As has been seen before, an en primeur campaign that offers wine more expensive than back vintages tends to fall flat.

The only potential saving grace is the quality of this vintage – the best since 2010 according to early forecasts. One source told the drinks business that the Bordelais are going to be loath to lower the prices on the 2014 vintage as a result particularly after 2013.

It’s a very real dilemma however. If they cut prices they’re almost guaranteed a market from all quarters. If they raise prices slightly there is the potential that US buyers will descend and make a campaign of it but increased prices may also mean that, at worst, US buyers eschew the campaign entirely and it too sinks without trace or that some cut their prices, some raise and only the former see any modicum of success. More scalped corpses on the plains in any case.

Ever since the Second World War Europe has tended to view Americans as “overpaid, over sexed and over here”. The most important thing to remember though is that the US is not a market where price is no object, particularly when price comparison is just a click away. US buyers, perhaps more than UK ones, want to feel as if they’re getting a good deal.

It is well worth remembering as well that having missed en primeurs, American buyers have instead been very savvy in swooping in to buy top labels from vintages such as 2009 and 2010 at bottom of the market prices.

They didn’t want to buy them en primeur but they did when they got cheaper and why should the ‘14s be any different?

So prices down?

Speaking to the drinks business Wally’s Wine CEO Michael Jessen, Bordeaux Index’s US director Joe Marchant and Hart Davis Hart’s Marc Smoler all took the line that prices for the 2014s must be relative to quality and that lower was better than higher – which smacks slightly of wanting to eat your cake and have it.

“I would expect that for a 2014 futures campaign to really generate excitement prices would have to come down more rather than less,” said Smoler.

“Unless people really end up viewing 2014 as an exceptional vintage on the level of 2000, 2009 or 2010 which does not seem to be the case”.

Far from the picture of US buyers being the Western equivalent of Chinese billionaires, Jessen added: “Ultimately demand for purchasing en primeur is dictated by the quality of the vintage and pricing. In the minds of many US buyers, pricing has generally gone beyond justifying paying up front for wines that will not be bottled for a couple of years.

“The same price sensitive likely exists in the US as in the UK, particularly in the age of the internet and the amount of pricing information available globally. Buyers have much more power and are willing and able to seek out the best prices worldwide.

“US buyers’ interest in en primeur buying has waned as the Bordelais have adopted a more aggressive pricing strategy. As mentioned, interest in purchasing en primeur ultimately is dictated by the quality of the vintage and pricing. Once the value proposition is able to return to a norm that buyers are satisfied with there will be more en primeur activity.”
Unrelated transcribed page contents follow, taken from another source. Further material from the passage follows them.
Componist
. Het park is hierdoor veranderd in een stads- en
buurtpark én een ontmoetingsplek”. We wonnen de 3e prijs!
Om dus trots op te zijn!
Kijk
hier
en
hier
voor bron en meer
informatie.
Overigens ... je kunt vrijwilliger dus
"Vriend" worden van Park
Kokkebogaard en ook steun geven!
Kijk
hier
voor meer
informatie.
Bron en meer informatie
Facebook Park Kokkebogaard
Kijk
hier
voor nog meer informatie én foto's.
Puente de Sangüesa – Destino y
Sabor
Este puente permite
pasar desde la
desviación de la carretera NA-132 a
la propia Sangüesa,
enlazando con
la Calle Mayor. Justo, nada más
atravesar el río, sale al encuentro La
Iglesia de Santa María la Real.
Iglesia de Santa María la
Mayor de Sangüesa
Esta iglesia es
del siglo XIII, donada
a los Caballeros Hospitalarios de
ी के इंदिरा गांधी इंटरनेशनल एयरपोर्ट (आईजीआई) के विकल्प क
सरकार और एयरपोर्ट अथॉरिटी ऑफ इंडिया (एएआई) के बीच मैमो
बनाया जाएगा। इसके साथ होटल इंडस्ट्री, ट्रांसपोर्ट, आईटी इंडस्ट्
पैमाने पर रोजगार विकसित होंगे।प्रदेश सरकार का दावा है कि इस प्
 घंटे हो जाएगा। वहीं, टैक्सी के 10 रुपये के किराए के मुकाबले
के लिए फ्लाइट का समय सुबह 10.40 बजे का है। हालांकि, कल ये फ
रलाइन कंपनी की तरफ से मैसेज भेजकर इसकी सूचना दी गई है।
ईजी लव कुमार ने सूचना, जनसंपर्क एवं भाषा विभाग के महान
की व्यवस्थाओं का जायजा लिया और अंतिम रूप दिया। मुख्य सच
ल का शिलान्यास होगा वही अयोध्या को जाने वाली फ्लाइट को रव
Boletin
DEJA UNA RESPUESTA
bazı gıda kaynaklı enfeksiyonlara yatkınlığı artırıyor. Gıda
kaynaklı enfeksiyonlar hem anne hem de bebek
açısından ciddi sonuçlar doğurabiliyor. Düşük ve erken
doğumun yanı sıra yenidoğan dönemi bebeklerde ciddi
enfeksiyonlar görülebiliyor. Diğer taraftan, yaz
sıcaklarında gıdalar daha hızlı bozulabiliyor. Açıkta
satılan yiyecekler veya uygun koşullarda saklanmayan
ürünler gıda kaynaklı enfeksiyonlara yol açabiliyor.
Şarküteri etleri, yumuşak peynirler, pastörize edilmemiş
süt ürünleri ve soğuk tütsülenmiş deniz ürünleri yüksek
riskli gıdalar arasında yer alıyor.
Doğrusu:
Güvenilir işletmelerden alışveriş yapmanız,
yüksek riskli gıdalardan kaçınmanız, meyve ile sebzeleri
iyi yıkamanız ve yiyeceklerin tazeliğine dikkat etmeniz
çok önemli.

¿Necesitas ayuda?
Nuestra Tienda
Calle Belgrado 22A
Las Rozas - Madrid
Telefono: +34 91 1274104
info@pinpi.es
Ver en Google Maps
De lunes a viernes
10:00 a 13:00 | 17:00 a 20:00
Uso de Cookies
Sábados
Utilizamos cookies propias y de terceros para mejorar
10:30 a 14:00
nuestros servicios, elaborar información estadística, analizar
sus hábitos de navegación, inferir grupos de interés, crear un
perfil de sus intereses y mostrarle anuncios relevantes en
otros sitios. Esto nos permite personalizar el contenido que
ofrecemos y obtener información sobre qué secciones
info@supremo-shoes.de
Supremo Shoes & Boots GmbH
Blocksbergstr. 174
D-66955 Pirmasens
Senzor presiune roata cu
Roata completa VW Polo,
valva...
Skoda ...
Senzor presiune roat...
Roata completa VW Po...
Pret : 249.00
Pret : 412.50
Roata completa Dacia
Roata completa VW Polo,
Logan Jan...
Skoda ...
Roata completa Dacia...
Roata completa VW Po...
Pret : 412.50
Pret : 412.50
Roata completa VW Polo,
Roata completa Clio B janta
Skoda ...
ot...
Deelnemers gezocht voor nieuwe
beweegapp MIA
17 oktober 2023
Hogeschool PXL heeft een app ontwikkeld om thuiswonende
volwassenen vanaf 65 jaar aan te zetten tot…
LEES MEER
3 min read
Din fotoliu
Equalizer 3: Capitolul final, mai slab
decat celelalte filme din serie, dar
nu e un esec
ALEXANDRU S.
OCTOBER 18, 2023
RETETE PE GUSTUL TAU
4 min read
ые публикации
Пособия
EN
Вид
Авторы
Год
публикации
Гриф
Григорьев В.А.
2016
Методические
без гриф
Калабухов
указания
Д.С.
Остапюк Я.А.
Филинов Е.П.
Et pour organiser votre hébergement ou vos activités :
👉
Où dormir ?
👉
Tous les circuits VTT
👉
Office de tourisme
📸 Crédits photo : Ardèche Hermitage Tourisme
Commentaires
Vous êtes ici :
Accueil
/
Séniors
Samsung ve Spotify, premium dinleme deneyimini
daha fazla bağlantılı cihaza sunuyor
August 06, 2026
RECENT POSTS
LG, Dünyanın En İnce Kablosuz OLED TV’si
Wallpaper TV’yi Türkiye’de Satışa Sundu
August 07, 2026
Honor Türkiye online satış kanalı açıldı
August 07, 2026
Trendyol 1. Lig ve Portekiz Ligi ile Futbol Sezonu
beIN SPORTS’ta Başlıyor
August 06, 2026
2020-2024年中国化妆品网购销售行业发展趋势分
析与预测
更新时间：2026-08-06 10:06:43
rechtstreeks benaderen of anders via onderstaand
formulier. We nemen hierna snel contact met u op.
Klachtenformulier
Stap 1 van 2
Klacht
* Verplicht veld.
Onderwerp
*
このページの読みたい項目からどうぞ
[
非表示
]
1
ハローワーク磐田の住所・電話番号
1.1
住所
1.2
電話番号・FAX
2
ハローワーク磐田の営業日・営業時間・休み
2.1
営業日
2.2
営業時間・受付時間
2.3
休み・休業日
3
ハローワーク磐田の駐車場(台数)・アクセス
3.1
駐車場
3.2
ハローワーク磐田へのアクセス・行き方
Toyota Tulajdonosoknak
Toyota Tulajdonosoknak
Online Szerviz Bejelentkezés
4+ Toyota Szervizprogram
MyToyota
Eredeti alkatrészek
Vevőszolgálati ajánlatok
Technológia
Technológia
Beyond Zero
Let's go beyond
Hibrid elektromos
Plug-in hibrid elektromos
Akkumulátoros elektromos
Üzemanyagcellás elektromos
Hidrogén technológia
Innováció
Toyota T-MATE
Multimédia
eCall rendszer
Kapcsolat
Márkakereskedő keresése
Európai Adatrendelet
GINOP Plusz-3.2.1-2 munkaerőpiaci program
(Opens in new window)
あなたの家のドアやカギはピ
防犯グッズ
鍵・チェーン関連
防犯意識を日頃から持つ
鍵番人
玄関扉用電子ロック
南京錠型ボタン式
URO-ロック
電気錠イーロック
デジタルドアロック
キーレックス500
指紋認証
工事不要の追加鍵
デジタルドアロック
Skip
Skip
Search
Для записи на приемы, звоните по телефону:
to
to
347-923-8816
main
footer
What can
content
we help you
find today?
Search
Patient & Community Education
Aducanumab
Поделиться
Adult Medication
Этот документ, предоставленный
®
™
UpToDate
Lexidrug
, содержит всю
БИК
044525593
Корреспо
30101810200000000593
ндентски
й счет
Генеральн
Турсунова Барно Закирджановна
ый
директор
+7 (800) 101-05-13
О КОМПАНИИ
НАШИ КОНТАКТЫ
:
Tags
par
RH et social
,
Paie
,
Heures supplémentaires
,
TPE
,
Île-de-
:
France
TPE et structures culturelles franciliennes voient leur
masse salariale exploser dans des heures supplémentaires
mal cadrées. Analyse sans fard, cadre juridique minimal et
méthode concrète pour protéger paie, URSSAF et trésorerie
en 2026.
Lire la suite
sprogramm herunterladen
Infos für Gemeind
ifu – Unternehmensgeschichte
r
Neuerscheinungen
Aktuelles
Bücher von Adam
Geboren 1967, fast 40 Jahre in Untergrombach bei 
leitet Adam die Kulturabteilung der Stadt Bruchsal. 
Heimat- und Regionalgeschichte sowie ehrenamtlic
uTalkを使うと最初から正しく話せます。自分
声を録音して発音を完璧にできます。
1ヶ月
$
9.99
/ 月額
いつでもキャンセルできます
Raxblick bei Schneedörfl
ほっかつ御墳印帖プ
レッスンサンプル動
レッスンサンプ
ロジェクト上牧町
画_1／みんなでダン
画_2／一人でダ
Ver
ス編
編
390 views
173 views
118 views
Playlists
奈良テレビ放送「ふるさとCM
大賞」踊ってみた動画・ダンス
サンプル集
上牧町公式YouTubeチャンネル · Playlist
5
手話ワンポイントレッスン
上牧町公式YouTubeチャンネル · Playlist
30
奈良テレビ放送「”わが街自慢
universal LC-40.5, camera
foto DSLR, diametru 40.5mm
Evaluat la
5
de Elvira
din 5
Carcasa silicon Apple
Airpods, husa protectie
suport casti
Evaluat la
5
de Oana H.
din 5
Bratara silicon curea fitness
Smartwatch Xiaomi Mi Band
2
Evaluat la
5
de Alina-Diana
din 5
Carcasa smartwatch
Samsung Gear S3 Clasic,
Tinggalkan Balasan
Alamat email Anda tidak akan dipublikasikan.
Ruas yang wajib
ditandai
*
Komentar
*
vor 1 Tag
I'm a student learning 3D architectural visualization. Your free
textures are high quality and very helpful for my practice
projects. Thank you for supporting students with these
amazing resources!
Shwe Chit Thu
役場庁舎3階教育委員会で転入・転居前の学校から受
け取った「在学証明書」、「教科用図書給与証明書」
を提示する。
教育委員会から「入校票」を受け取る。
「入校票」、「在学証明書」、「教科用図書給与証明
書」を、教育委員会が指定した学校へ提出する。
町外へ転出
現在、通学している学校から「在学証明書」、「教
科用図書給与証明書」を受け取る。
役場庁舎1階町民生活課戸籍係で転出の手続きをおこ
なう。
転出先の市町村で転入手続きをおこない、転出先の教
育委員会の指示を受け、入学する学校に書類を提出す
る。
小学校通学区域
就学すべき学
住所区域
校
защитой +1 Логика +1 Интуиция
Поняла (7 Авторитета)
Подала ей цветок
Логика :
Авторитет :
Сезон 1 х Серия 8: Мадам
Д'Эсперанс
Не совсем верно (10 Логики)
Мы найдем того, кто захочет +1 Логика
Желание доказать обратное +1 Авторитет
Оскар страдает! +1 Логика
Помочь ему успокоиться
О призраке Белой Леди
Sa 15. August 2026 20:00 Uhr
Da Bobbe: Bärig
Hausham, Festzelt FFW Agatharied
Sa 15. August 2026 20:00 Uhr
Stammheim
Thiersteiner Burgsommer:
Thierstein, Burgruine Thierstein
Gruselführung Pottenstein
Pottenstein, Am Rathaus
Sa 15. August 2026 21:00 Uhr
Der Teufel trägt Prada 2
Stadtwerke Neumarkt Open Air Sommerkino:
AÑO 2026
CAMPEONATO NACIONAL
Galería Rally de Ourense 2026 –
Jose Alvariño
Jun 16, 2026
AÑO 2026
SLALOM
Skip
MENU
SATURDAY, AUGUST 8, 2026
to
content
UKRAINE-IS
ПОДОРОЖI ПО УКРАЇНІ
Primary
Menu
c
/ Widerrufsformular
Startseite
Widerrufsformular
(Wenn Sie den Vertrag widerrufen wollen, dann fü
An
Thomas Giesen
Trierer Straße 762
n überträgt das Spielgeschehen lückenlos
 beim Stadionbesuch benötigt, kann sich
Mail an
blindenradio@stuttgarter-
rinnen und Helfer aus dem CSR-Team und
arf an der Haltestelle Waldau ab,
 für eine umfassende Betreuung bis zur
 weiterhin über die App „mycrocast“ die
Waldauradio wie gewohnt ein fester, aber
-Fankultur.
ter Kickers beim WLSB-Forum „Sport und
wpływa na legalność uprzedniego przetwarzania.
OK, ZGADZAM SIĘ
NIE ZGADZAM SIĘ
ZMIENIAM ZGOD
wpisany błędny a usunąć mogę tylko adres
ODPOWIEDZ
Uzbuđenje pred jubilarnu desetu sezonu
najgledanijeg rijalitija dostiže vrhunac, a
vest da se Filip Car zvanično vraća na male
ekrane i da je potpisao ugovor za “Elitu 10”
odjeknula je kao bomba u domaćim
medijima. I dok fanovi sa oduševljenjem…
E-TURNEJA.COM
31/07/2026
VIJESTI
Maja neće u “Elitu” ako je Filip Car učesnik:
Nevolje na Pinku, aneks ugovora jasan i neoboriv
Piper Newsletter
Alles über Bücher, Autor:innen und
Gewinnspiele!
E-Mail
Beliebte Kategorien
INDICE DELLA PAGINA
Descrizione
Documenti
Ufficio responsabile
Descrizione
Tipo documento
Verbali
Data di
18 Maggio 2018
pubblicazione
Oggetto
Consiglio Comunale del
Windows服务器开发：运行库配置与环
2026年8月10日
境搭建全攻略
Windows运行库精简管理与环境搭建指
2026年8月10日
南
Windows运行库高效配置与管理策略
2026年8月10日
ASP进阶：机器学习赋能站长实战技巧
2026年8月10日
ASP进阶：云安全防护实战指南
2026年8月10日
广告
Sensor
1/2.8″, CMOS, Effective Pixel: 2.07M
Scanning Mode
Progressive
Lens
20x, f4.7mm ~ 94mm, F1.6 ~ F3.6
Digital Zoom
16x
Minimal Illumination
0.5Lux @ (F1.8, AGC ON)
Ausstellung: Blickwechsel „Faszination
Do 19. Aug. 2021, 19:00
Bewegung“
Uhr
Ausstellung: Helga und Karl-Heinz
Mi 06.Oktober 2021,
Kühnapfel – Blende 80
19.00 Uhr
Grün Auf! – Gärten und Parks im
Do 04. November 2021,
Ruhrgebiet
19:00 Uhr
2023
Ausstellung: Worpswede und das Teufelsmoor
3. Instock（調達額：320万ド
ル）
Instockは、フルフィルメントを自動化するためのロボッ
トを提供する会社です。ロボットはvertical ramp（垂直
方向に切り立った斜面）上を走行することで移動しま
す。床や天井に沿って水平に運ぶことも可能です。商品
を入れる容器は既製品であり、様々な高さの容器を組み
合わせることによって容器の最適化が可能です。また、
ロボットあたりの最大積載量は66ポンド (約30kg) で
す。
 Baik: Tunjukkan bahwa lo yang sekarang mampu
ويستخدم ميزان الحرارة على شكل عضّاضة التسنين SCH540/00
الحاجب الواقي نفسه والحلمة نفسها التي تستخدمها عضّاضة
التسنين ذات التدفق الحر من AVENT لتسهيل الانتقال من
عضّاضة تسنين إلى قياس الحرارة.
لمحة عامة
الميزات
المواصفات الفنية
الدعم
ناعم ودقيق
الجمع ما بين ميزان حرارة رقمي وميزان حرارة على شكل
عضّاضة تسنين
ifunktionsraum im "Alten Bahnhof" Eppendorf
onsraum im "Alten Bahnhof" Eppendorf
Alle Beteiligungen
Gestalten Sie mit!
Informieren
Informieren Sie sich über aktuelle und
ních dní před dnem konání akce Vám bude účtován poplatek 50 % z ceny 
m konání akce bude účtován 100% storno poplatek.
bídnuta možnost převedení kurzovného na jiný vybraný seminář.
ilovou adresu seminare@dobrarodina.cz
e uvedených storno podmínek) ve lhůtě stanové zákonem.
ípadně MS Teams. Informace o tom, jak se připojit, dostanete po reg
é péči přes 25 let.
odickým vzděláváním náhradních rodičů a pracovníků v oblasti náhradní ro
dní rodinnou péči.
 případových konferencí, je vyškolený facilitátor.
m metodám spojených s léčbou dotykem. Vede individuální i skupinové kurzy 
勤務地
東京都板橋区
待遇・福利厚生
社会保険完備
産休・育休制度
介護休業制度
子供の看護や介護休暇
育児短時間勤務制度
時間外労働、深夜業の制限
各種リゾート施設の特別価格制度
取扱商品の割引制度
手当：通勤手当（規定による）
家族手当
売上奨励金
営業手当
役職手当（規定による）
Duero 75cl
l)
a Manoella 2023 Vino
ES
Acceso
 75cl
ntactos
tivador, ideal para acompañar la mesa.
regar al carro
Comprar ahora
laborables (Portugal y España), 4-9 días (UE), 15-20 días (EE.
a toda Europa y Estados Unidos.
Marchant concluded: “Going forward I expect demand for en primeur to be underwhelming save for unlikely bargains like 2008. Private clients for the most part, like to take physical delivery and both trade and private clients are very unlikely to accept the price risk implied in buying en primeur after the last few vintages.

“Plenty of folk here had fingers burnt in ’09, ’10 and ’11 and it will take a very large gesture from Bordeaux to get past this.”

The call from merchants in recent campaigns has been for a “compelling reason to buy” en primeur and the US market is and will be little different.

The US cavalry may very well ride back into the fray next year even if lured more on the promise of cheap booze than any nobler cause but, perhaps, better that than a replay of Custer’s last stand, which is likely to be the result if prices creep up again.